**SELECTED EXCERPT**
Parajanov's Influence Still Spreading on 90th Anniversary
"Whoever tries to imitate me is lost," Soviet filmmaker Sergei Parajanov once said. Now, as Parajanov's 90th birthday is celebrated posthumously 24 years after his death, his work continues to influence artists and filmmakers around the world as new people and nations discover his films.
"Parajanov's work is genius for it is simple, it only appears to be complex," wrote Martiros Vartanov, head of the Parajanov-Vartanov Institute, in an e-mail to The Moscow Times. "It is this simplicity that excites artists and filmmakers around the world and compels them to believe in their own creative powers, especially in moments of artistic despair."
To mark Parajanov's birthday, two exhibits in Moscow — "The Color of Pomegranates" at the Na Solyanke Gallery and "Inner Circle" at Dom Nashchokina — highlight different aspects of the artist's life and show the great influence that Parajanov's work has had on artists and directors across the world.
Born in Tbilisi in Soviet Georgia in 1924, Paradjanov came from artistic parents and showed a flair for art from a young age. In 1945, Parajanov traveled to Moscow and enrolled in VGIK, the great Soviet film school pioneered by Sergei Eisenstein and Vladimir Gardin.

**INFORMATION SUPPLIED**
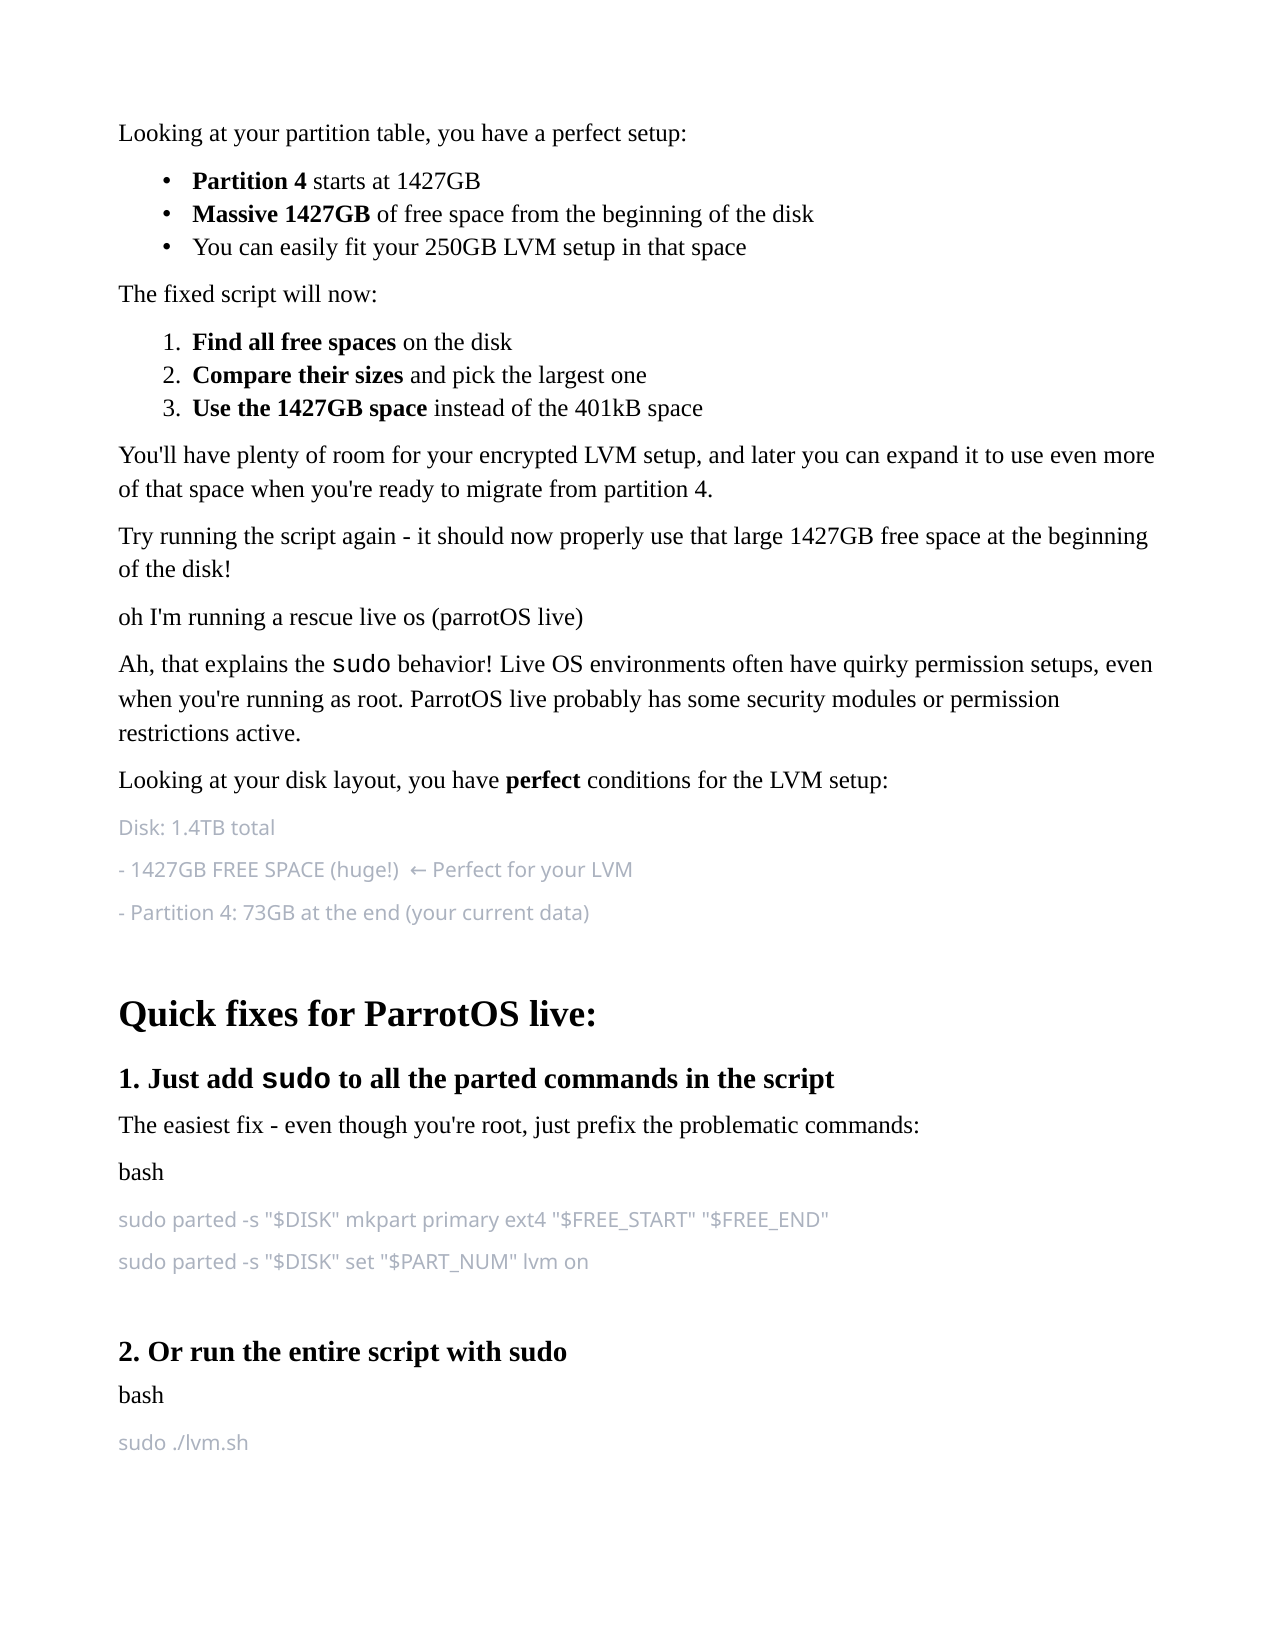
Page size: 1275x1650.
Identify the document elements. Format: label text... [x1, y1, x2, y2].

**TASKS FOR THIS EXERCISE**
[1] Answer from the article on Parajanov's 90th anniversary:
(a) Who heads the Parajanov-Vartanov Institute?
(b) At which two Moscow venues are the birthday exhibits being held?
(c) In what year did Parajanov enroll in VGIK?
[2] Sum up the article on Parajanov's 90th anniversary in two sentences.
The material is separate from the article on Parajanov.

**ANSWERS**
[1]
(a) Martiros Vartanov
(b) The Na Solyanke Gallery and Dom Nashchokina
(c) 1945

[2] On Parajanov's 90th birthday, 24 years after his death, his films still influence artists and filmmakers worldwide, and two Moscow exhibits mark the occasion by highlighting his life and that influence. Born in Tbilisi in 1924 to artistic parents, he went to Moscow in 1945 and enrolled in the film school VGIK.